Records supplied:
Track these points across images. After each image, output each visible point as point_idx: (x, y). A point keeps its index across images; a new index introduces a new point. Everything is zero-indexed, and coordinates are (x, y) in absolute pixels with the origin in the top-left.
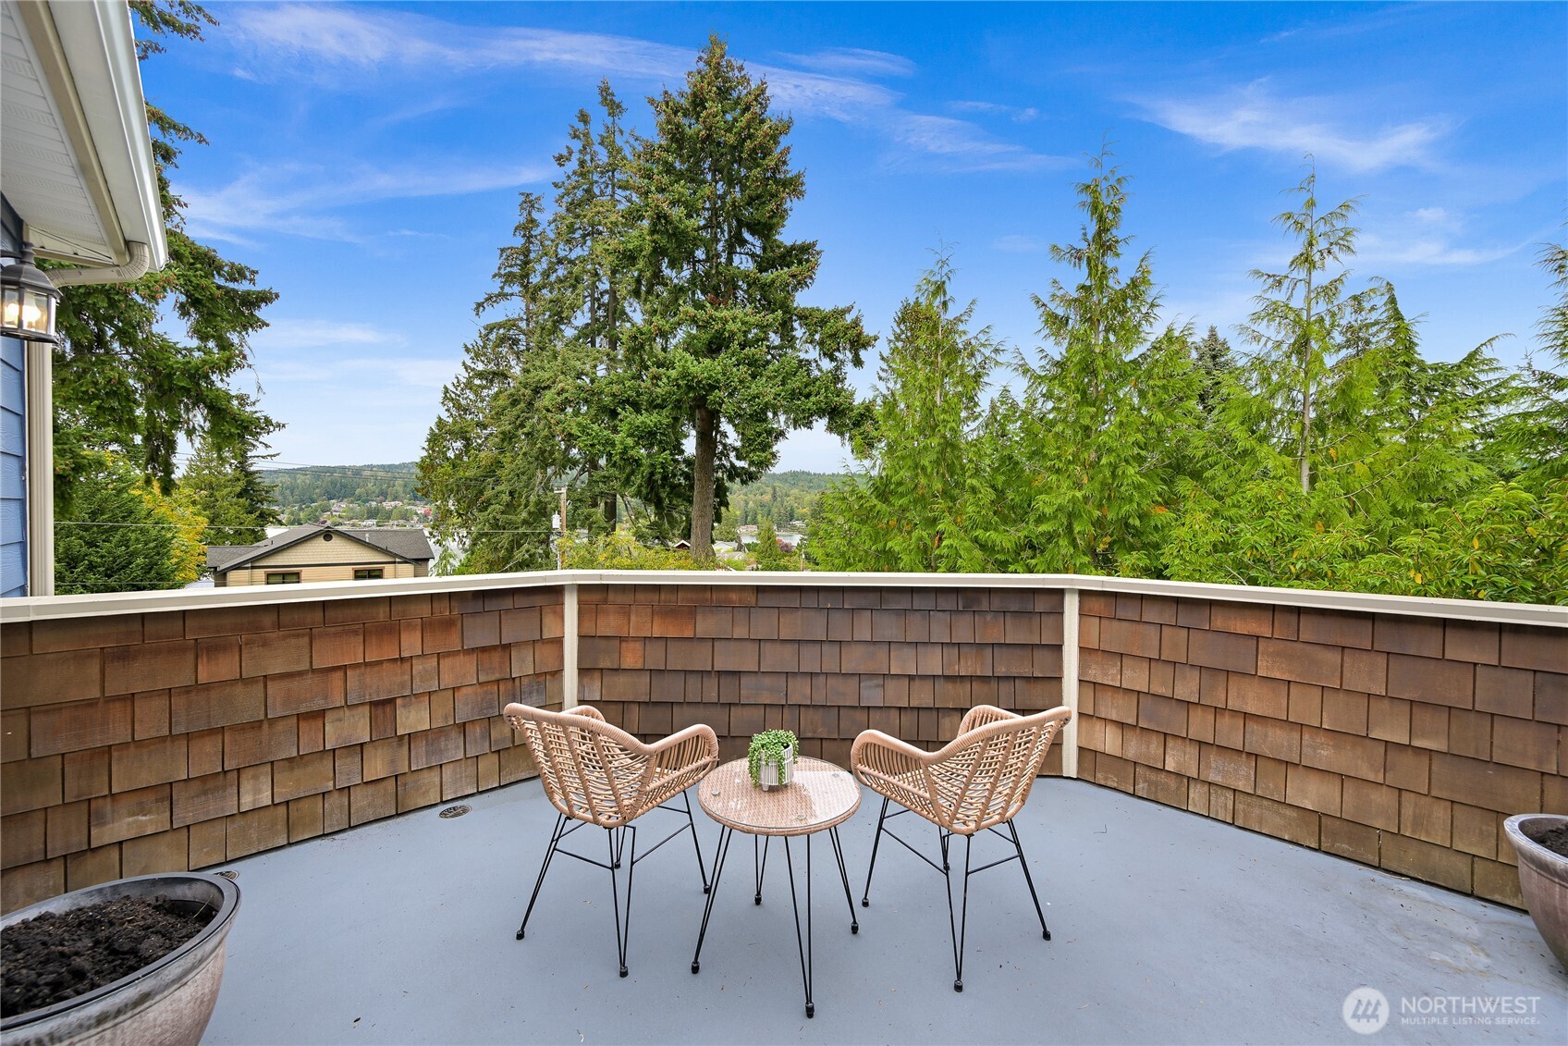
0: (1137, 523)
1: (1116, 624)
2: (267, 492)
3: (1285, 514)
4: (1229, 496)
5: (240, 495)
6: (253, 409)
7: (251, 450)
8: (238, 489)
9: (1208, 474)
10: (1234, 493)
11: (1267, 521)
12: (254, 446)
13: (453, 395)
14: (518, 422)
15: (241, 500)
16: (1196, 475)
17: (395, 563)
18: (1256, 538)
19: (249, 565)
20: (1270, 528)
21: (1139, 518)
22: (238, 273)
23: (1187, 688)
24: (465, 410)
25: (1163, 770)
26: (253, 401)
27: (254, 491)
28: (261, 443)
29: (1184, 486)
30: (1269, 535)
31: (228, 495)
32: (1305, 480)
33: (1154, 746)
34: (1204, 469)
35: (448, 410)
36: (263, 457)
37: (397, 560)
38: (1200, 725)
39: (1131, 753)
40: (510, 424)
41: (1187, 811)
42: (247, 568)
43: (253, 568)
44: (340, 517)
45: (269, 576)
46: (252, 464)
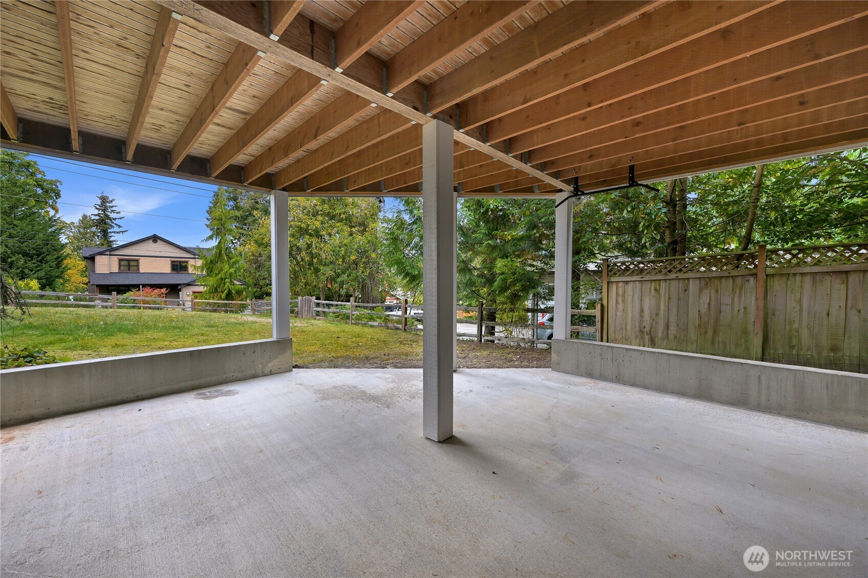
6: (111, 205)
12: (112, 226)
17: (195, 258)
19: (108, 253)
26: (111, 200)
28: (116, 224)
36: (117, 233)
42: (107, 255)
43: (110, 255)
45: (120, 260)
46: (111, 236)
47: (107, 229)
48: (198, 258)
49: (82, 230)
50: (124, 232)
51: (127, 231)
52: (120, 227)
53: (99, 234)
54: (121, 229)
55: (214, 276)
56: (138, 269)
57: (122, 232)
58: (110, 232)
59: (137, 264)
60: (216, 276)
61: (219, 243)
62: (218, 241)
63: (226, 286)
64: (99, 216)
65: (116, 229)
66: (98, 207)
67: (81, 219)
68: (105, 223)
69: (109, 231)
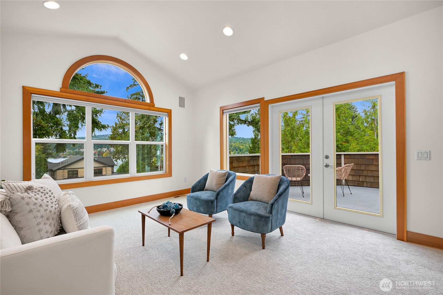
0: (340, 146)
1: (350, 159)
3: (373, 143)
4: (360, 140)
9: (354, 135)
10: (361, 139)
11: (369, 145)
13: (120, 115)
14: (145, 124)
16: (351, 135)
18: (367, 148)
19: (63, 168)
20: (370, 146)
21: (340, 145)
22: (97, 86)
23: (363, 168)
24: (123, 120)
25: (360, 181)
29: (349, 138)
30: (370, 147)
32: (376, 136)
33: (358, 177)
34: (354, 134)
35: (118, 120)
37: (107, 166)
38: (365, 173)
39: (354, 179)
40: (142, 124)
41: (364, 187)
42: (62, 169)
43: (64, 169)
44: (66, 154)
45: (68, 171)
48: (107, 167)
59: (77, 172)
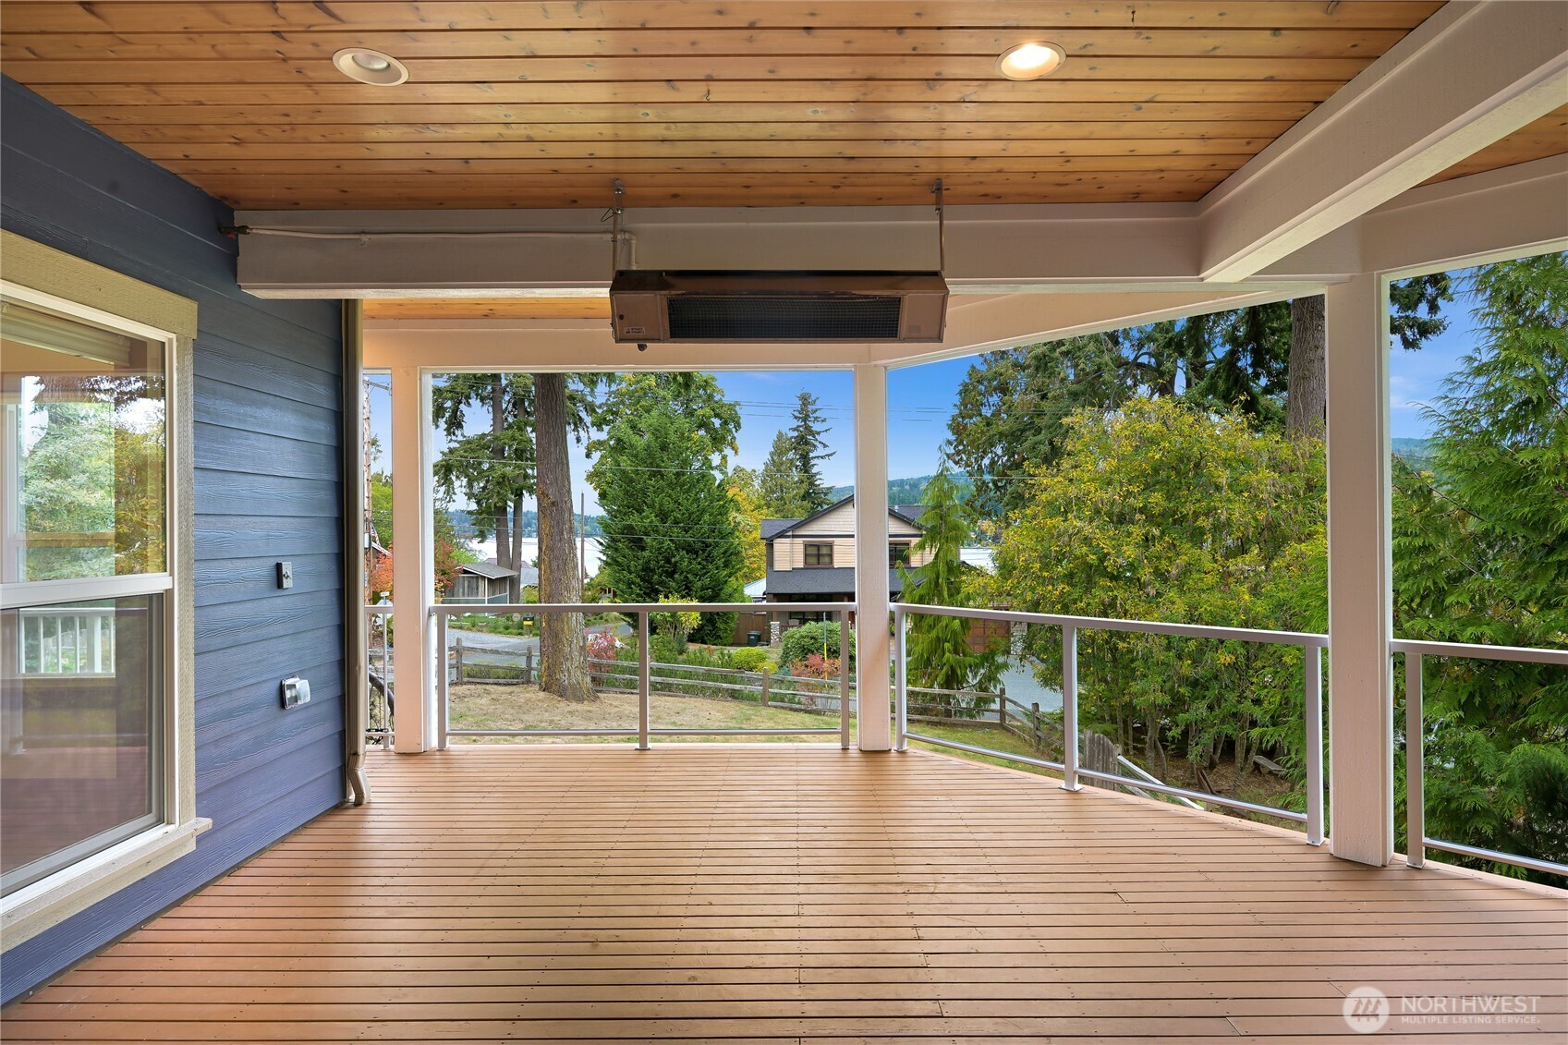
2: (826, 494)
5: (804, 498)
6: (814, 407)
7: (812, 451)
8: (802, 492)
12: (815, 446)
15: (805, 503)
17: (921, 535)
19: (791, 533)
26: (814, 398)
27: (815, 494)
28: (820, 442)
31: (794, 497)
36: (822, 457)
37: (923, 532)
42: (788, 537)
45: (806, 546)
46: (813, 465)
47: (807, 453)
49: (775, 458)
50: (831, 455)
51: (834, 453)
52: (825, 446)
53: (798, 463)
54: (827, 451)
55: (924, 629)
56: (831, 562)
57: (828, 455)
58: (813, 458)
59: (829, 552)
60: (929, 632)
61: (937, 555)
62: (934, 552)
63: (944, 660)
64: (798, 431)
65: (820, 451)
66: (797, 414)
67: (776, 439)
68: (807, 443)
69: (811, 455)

Activity:
In the transcription, every picture is to be excluded and the records above given again exactly.

Solution below:
Track these points across images. After each image, output each visible point as point_idx: (x, y). A point keeps its index across images; a new index introduces a new point. Everything is zero-indexed, and coordinates are (x, y) in absolute pixels with the origin in the top-left.
0: (1137, 523)
1: (1116, 624)
2: (267, 492)
3: (1285, 514)
4: (1229, 496)
5: (240, 495)
6: (253, 409)
7: (251, 450)
8: (238, 489)
9: (1208, 474)
10: (1234, 493)
11: (1267, 521)
12: (254, 446)
13: (453, 395)
14: (518, 422)
15: (241, 500)
16: (1196, 475)
17: (395, 563)
18: (1256, 538)
19: (249, 565)
20: (1270, 528)
21: (1139, 518)
22: (238, 273)
23: (1187, 688)
24: (465, 410)
25: (1163, 770)
26: (253, 401)
27: (254, 491)
28: (261, 443)
29: (1184, 486)
30: (1269, 535)
31: (228, 495)
32: (1305, 480)
33: (1154, 746)
34: (1204, 469)
35: (448, 410)
36: (263, 457)
37: (397, 560)
38: (1200, 725)
39: (1131, 753)
40: (510, 424)
41: (1187, 811)
42: (247, 568)
43: (253, 568)
44: (340, 517)
45: (269, 576)
46: (252, 464)
6: (111, 205)
12: (112, 226)
17: (195, 258)
19: (108, 253)
26: (111, 200)
28: (116, 224)
36: (117, 233)
42: (107, 255)
43: (110, 255)
45: (120, 260)
46: (111, 236)
47: (107, 229)
48: (198, 258)
49: (82, 230)
50: (124, 232)
51: (127, 231)
52: (120, 227)
53: (99, 234)
54: (121, 229)
55: (214, 276)
56: (138, 269)
57: (122, 232)
58: (110, 232)
59: (137, 264)
60: (216, 276)
61: (219, 243)
62: (218, 241)
63: (226, 286)
64: (99, 216)
65: (116, 229)
66: (98, 207)
67: (81, 219)
68: (105, 223)
69: (109, 231)
0: (340, 146)
1: (350, 159)
3: (373, 143)
4: (360, 140)
9: (354, 135)
10: (361, 139)
11: (369, 145)
13: (120, 115)
14: (145, 124)
16: (351, 135)
18: (367, 148)
19: (63, 168)
20: (370, 146)
21: (340, 145)
22: (97, 86)
23: (363, 168)
24: (123, 120)
25: (360, 181)
29: (349, 138)
30: (370, 147)
32: (376, 136)
33: (358, 177)
34: (354, 134)
35: (118, 120)
37: (107, 166)
38: (365, 173)
39: (354, 179)
40: (142, 124)
41: (364, 187)
42: (62, 169)
43: (64, 169)
44: (66, 154)
45: (68, 171)
48: (107, 167)
59: (77, 172)
2: (826, 494)
5: (804, 498)
6: (814, 407)
7: (812, 451)
8: (802, 492)
12: (815, 446)
15: (805, 503)
17: (921, 535)
19: (791, 533)
26: (814, 398)
27: (815, 494)
28: (820, 442)
31: (794, 497)
36: (822, 457)
37: (923, 532)
42: (788, 537)
45: (806, 546)
46: (813, 465)
47: (807, 453)
49: (775, 458)
50: (831, 455)
51: (834, 453)
52: (825, 446)
53: (798, 463)
54: (827, 451)
55: (924, 629)
56: (831, 562)
57: (828, 455)
58: (813, 458)
59: (829, 552)
60: (929, 632)
61: (937, 555)
62: (934, 552)
63: (944, 660)
64: (798, 431)
65: (820, 451)
66: (797, 414)
67: (776, 439)
68: (807, 443)
69: (811, 455)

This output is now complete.